Earlier this summer, Pope Francis released his “Top 10 Secrets to Happiness.” Along with “live and let live” and “be giving of yourself to others” was a reminder for young people of the sacredness of work. Find innovative ways to create dignified jobs for young people, he said.
We need to be creative with young people … It’s not enough to give them food. Dignity is given to you when you can bring food home [from your own labor].
The U.S. Council of Catholic Bishops beautifully describes the connection between work and human dignity, stating: “Work is more than a way to make a living; it is a form of continuing participation in God’s creation. If the dignity of work is to be protected, then the basic rights of workers must be respected — the right to productive work, to decent and fair wages, to the organization and joining of unions, to private property, and to economic initiative.”
How can we protect and uplift the dignity of work, especially when many young people are looking for work or still deciding what to do, and others who may have jobs do not always think of their work as sacred?
Pray for the unemployed and underemployed
The official unemployment rate doesn’t include those who have given up on finding a job and those who have accepted jobs for which they’re overqualified. In today’s economy, employers often treat working people as commodities rather than valuable assets, and many competitive applicants don’t find jobs that best utilize their gifts — this is the case for many millennials. More than 4 in 5 students who graduated from college in 2014 didn’t have jobs lined up after school, the LA Times reported in May. In the 2014 Labor Day statement from the U.S. Council of Catholic Bishops, Archbishop Thomas G. Wenski of Miami reminds Catholics to focus efforts on relieving the burden on unemployment, which is disproportionately affecting young people.
Call on elected officials to raise the minimum wage
All workers deserve a fair and just wage with which they can provide for themselves, their children and their loved ones. It is a misperception that most minimum wage jobs are filled by high school students looking for extra cash for fun on the weekends.
For the most part, workers stuck in poverty wage jobs are hardworking adults with bills and other financial responsibilities — some have amassed a heap of student loan debt. In 2013, about 260,000 people with a college or professional degree held jobs that paid the federal minimum wage, or even less, according to a report released by Bureau of Labor Statistics earlier this year. It’s a tough time for our nation’s young workers.
But it’s not just millennials who are affected by the immorally low federal minimum wage — millions of minimum wage earners are forced, often, to rely on government subsidies and charity to survive. One in five working women would see a raise if Congress acted to pass legislation, and the parents of more than 17 million children would get a raise under the proposed bill. Tell Congress to raise the minimum wage to a living wage with which one could raise a family.

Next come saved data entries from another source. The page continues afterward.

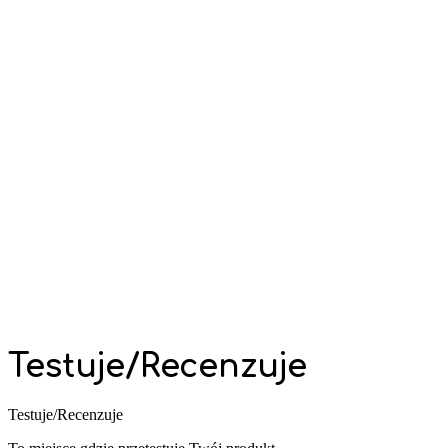
Testuje/Recenzuje
Testuje/Recenzuje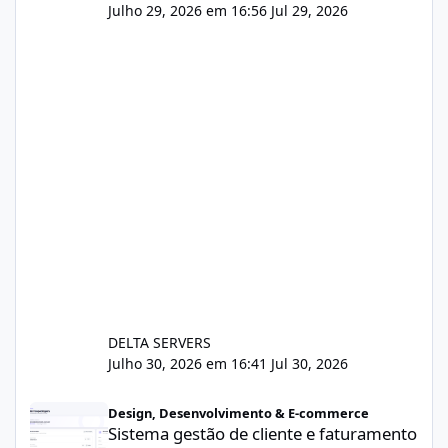
Julho 29, 2026 em 16:56
Jul 29, 2026
DELTA SERVERS
Julho 30, 2026 em 16:41
Jul 30, 2026
Sistema gestão de cliente e faturamento
Design, Desenvolvimento & E-commerce
Sistema gestão de cliente e faturamento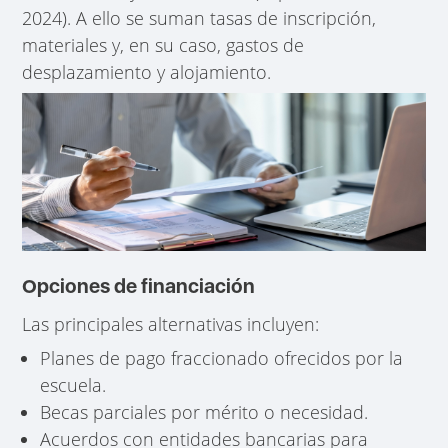
2024). A ello se suman tasas de inscripción,
materiales y, en su caso, gastos de
desplazamiento y alojamiento.
Opciones de financiación
Las principales alternativas incluyen:
Planes de pago fraccionado ofrecidos por la
escuela.
Becas parciales por mérito o necesidad.
Acuerdos con entidades bancarias para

Stand with retail, restaurant and fast-food workers
I’ve stood beside Walmart workers in Bentonville, Arkansas, at the retail giant’s corporate headquarters, and many times in Chicago, asking for store managers and executives to meet with them and address their concerns. Earlier this year, I traveled to McDonald’s corporate headquarters in Oak Brook, Illinois, to join workers asking its board of directors to pay better wages and let them form a union — a right the U.S. Council of Catholic Bishops firmly supports. Many of these workers were millennials starting families.

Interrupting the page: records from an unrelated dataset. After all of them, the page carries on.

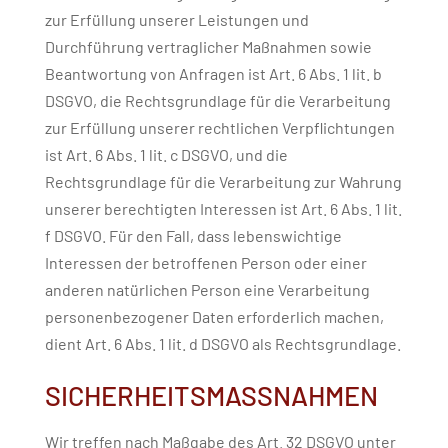
zur Erfüllung unserer Leistungen und
Durchführung vertraglicher Maßnahmen sowie
Beantwortung von Anfragen ist Art. 6 Abs. 1 lit. b
DSGVO, die Rechtsgrundlage für die Verarbeitung
zur Erfüllung unserer rechtlichen Verpflichtungen
ist Art. 6 Abs. 1 lit. c DSGVO, und die
Rechtsgrundlage für die Verarbeitung zur Wahrung
unserer berechtigten Interessen ist Art. 6 Abs. 1 lit.
f DSGVO. Für den Fall, dass lebenswichtige
Interessen der betroffenen Person oder einer
anderen natürlichen Person eine Verarbeitung
personenbezogener Daten erforderlich machen,
dient Art. 6 Abs. 1 lit. d DSGVO als Rechtsgrundlage.
SICHERHEITSMASSNAHMEN
Wir treffen nach Maßgabe des Art. 32 DSGVO unter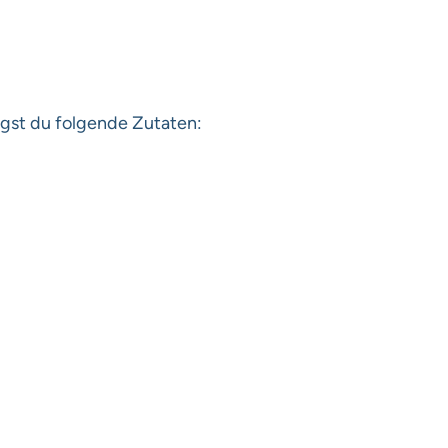
gst du folgende Zutaten:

Young workers across many sectors are stepping up and leading the way, but they need your support so that corporations like Walmart and McDonald’s remember that their employees are inherently valuable to our society (not to mention to their own bottom lines.)
Thou shalt not steal: Help stop wage theft with pay stubs for all
Most of us who work receive pay stubs and are able to see the hours we’ve worked, our rate of pay, and deductions that were taken, but as many as 20 million workers in the United States do not receive pay stubs. Employers aren’t required to pass along that information to workers, even though they are required to have it on hand and provide it to the Department of Labor.

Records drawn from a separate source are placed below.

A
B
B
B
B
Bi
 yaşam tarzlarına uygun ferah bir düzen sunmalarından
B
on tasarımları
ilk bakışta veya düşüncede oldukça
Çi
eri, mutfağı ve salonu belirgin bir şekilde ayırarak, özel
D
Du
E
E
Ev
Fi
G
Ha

Some of the most common forms of wage theft are when employers pay less than minimum wage, refuse to pay overtime, or force workers to work off the clock. Often, the same employers who are cheating workers out of their earned wages are taking advantage of weak pay stub regulation and not providing workers with documentation of their wages and deductions. With a clear pay stub for all workers, victims of wage theft are better equipped to confront their employers or make wage theft claims with the Department of Labor.
Workers should have the right to access their own wage information. Encourage the U.S. Department of Labor to issue a simple regulation so that all workers covered by the Fair Labor Standards Act must receive pay stubs.
Take it to the pulpit
The Sunday before Labor Day is a great opportunity to bring these issues to your parish and to work with clergy and lay leaders to develop a meaningful conversation around the sacredness of work.
Each year at Interfaith Worker Justice (IWJ), we develop resources about issues of economic justice for people of faith to bring to their worship communities. Check out IWJ’s resource center for tools such as suggested readings, sample sermon and prayers, as well as reflection ideas, a litany and a bulletin insert.
Get in touch with worker centers and interfaith groups in your community. These advocates are working every day to uplift the sacredness of work. Bring workers or faith leaders to visit your parish and start the discussion about the sacredness of work.